- _ОТРЫВОК ТЕКСТА_:
Многие из первой волны советских солдат увидели Афганистан относительно мирным. Люди, называвшие русских «шурави», были заняты трудом, можно сказать, выцарапывая продукты сельского хозяйства из пыльной земли. Работали даже дети, которые на тележках или ишаках отвозили продукты на рынок. Хотя большинство домов не имело окон, выходящих на улицу, а многие были окружены стенами, советские солдаты иногда могли видеть опрятные помещения с коврами на полу и подушками. Позже офицеры стали бывать в домах местных жителей, чтобы продать или обменять что-нибудь из продовольствия, алкоголя или одежды, украденных с военных складов.
Офицеры и солдаты часто приходили поесть кебаба и выпить пива, которые продавались в афганских ларьках за пределами советских новых баз. А так как у них не было афганской валюты, они начали продавать палаточную ткань, мыло и все остальное, что могли купить обедневшие местные жители. (Позже афганские продавцы начали принимать российские рубли и так называемые «военные чеки», которые распределялись среди личного состава советских войск вместо наличных денег и фактически ничего не стоили). Особенно популярен среди советских военных был «шаро» — алкогольный напиток, получаемый путем перегонки винограда.
Очень скоро самым распространенным способом получения местных товаров стали грабежи. Светловолосый сержант Александр Каландарашвили из разведывательного батальона, входившего в состав 56-й воздушно-десантной бригады, рассказал следующую историю. 24 декабря, за три дня до вторжения, его батальон — 120 человек — проскользнул из Туркмении через Амударью в северную афганскую провинцию Кундуз. Операция была хорошо подготовлена и оказалась настолько легкой, что Каландарашвили чувствовал себя так, будто он находился в туристической поездке… И не только из-за экзотического пейзажа: его сослуживцы никогда не видели такого изобилия товаров на прилавках магазинов. На ночь магазины запирались на маленькие замочки. Через пару недель, впрочем, большинство из них обзавелось новыми, тяжелыми замками, но даже они не могли спасти от безудержных грабежей. Солдаты хватали все, что попадалось на глаза; часто самой простой добычей были куры. Первые выстрелы, прозвучавшие в Афганской войне после того как улеглась пыль от декабрьского вторжения, как считает Каландарашвили, были спровоцированы именно воровством.
Когда в начале своего рейда Каландарашвили проходил через близлежащую деревню, он не увидел там никого. Он был в негодовании. Советские войска прибыли, чтобы помочь местным жителям. Почему же те скрываются? Спустя несколько месяцев после прибытия всей бригады, началось строительство небольших деревянных и бетонных зданий, чтобы переселить туда солдат из палаток. Полноценного жилья, оборудованного кондиционерами, чтобы облегчить жестокую летнюю жару, пришлось ждать еще несколько лет. В данный же момент многие военные оборудовали мрачные помещения за собственные деньги. Тем не менее, на этом начальном этапе недостаток снабжения переносился все же легче, поскольку военные не ожидали участия в боевых действиях, как, впрочем, не ожидали они и того, что им придется жить в таких условиях долгое время.

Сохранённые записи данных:
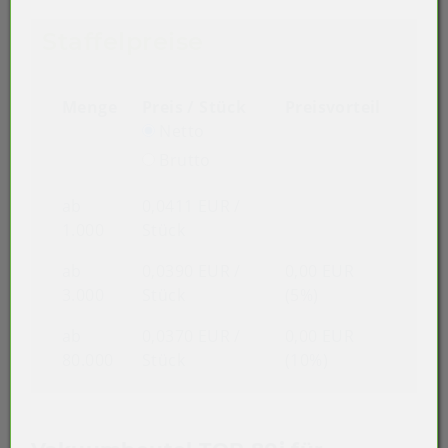
Staffelpreise
Menge
Preis / Stück
Preisvorteil
Netto
Brutto
ab
0,0411 EUR
/
1.000
Stück
ab
0,0390 EUR
/
0,00 EUR
3.000
Stück
(5%)
ab
0,0370 EUR
/
0,00 EUR
80.000
Stück
(10%)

- _УСЛОВИЕ ЗАДАНИЯ_: Пожалуйста, установите, согласуются ли с отрывком о советских солдатах в Афганистане следующие утверждения: (a) батальон Каландарашвили насчитывал 120 человек; (b) афганские продавцы с самого начала принимали российские рубли; (c) жильё с кондиционерами появилось через несколько месяцев после прибытия бригады. На каждое ответьте «да» или «нет» и дословно приведите решающие слова отрывка.

- _ОТВЕТ_:
(a) Да: «его батальон — 120 человек».
(b) Нет: «Позже афганские продавцы начали принимать российские рубли».
(c) Нет: «Полноценного жилья, оборудованного кондиционерами, чтобы облегчить жестокую летнюю жару, пришлось ждать еще несколько лет».